Stored items
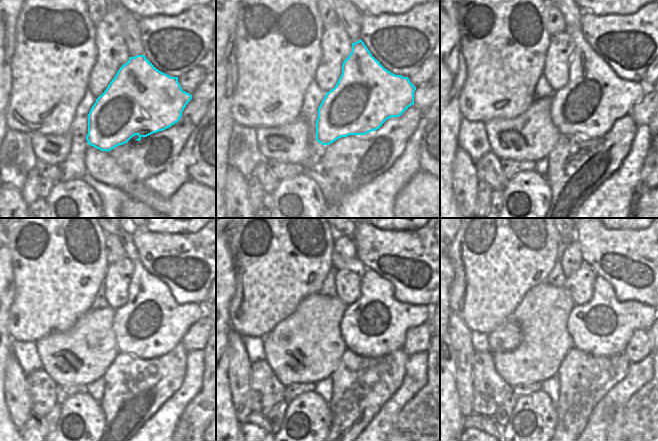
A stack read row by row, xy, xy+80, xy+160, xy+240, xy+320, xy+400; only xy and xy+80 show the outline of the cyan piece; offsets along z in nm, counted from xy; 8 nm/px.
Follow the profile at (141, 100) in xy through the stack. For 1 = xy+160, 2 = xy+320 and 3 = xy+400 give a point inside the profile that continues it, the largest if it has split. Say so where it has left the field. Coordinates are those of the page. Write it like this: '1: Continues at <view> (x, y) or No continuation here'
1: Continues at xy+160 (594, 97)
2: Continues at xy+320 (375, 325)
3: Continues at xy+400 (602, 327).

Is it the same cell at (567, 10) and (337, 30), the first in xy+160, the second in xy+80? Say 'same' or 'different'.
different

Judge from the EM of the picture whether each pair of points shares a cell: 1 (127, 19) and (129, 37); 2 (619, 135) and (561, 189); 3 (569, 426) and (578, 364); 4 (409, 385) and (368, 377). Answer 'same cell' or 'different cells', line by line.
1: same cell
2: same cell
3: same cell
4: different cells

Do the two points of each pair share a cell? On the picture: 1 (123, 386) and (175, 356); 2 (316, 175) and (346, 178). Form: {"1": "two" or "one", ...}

#### [REQUIREMENT]
Could each line of the data be written out exactly, with no pictures included?

#### [OUTPUT OF THE TASK]
A stack read row by row, xy, xy+80, xy+160, xy+240, xy+320, xy+400; only xy and xy+80 show the outline of the cyan piece; offsets along z in nm, counted from xy; 8 nm/px.
Follow the profile at (141, 100) in xy through the stack. For 1 = xy+160, 2 = xy+320 and 3 = xy+400 give a point inside the profile that continues it, the largest if it has split. Say so where it has left the field. Coordinates are those of the page. Write it like this: '1: Continues at <view> (x, y) or No continuation here'
1: Continues at xy+160 (594, 97)
2: Continues at xy+320 (375, 325)
3: Continues at xy+400 (602, 327).

Is it the same cell at (567, 10) and (337, 30), the first in xy+160, the second in xy+80? Say 'same' or 'different'.
different

Judge from the EM of the picture whether each pair of points shares a cell: 1 (127, 19) and (129, 37); 2 (619, 135) and (561, 189); 3 (569, 426) and (578, 364); 4 (409, 385) and (368, 377). Answer 'same cell' or 'different cells', line by line.
1: same cell
2: same cell
3: same cell
4: different cells

Do the two points of each pair share a cell? On the picture: 1 (123, 386) and (175, 356); 2 (316, 175) and (346, 178). Form: {"1": "two" or "one", ...}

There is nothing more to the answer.